As the Syrian armed forces steadily regain control over their country's territory, an offensive has been launched against the remnants of Daesh in the Safa Volcanic Field in southern Syria.
The offensive became possible after Syrian forces freed 19 civilians that Daesh terrorists at Safa had used as their "last bargaining chip," Al-Masdar News reports.
"For months, Daesh has used these hostages to leverage the Syrian military to halt their operations in the Al-Safa region of southern Syria," the report stated.
Now, without those hostages in their grasp, Daesh has nothing to hide behind. As Daesh kept bargaining back and forth (a threat to execute hostages actually prompted a liberation operation), Syrian forces were conducting a military build-up in the region. According to Al-Masdar News, the Syrian Arab Army's 4th Armoured Division is now fully deployed at Safa, which likely indicates the government is no longer interested in negotiations.
According to the website Syria.liveuamap.com, the assault on Daesh started Thursday, after a pre-emptive bombardment. Some 1,500 fighters are estimated to be holed up in the volcanic field.

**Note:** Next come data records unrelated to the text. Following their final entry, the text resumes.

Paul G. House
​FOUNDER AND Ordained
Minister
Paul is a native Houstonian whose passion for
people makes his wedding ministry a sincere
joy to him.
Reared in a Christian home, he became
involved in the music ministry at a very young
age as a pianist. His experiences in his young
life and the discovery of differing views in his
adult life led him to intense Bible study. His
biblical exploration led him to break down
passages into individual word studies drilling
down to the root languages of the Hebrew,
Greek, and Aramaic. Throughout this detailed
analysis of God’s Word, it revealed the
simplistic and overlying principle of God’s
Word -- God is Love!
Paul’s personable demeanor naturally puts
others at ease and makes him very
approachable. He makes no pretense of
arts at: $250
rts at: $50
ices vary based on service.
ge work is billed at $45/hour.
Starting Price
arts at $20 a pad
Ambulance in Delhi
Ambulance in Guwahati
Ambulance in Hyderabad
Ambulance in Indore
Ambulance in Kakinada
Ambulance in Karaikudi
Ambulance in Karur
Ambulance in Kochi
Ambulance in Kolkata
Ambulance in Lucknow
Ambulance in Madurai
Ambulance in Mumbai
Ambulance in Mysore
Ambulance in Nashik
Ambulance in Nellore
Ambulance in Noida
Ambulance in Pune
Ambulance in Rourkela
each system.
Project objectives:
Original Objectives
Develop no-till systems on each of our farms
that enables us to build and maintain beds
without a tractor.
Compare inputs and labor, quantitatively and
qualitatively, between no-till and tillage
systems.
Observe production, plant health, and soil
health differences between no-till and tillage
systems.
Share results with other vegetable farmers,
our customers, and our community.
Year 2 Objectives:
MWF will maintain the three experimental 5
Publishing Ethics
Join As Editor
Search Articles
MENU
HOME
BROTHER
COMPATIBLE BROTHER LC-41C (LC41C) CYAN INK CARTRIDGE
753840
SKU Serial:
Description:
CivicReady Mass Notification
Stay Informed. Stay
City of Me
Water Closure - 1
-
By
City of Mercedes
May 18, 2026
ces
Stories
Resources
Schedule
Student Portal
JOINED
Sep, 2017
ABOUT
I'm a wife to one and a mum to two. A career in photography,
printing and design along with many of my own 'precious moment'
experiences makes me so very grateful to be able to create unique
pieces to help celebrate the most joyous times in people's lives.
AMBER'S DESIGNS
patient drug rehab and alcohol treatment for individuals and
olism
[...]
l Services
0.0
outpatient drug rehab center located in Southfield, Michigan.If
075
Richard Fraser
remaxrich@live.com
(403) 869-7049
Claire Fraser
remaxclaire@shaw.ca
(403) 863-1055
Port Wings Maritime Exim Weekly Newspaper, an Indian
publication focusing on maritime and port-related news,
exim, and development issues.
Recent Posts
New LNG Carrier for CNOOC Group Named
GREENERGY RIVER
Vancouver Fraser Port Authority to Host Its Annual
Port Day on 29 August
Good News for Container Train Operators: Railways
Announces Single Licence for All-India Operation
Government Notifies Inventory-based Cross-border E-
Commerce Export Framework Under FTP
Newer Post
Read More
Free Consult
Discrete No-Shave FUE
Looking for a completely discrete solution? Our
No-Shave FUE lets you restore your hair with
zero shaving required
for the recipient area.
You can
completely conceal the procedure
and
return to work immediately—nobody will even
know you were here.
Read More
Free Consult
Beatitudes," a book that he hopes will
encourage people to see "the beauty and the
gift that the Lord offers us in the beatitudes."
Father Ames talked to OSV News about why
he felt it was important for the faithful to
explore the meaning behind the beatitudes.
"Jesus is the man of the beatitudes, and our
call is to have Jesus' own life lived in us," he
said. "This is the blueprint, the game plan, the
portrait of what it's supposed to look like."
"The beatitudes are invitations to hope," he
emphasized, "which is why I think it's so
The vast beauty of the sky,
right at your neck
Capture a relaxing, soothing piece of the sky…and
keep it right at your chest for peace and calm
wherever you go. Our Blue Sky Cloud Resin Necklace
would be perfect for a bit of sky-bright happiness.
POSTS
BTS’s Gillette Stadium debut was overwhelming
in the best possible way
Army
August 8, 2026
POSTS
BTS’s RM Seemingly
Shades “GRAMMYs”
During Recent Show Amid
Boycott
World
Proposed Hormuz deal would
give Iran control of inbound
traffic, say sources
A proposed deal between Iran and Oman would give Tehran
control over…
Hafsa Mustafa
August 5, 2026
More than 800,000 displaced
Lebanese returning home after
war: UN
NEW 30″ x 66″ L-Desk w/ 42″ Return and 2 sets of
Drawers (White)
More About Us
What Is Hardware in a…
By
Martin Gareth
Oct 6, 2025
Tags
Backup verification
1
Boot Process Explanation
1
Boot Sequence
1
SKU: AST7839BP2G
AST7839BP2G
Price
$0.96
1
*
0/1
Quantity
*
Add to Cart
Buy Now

Safa is one of three remaining Daesh-controlled strongholds in Syria. Another is a rather small strip north of the Euphrates, between the town of Hajin and the Iraqi border, where the terrorists are being constantly engaged by Kurdish SDF militants. There is also a large, sparsely populated area between Hajin and Palmyra, which is also said to be under Daesh control at the moment.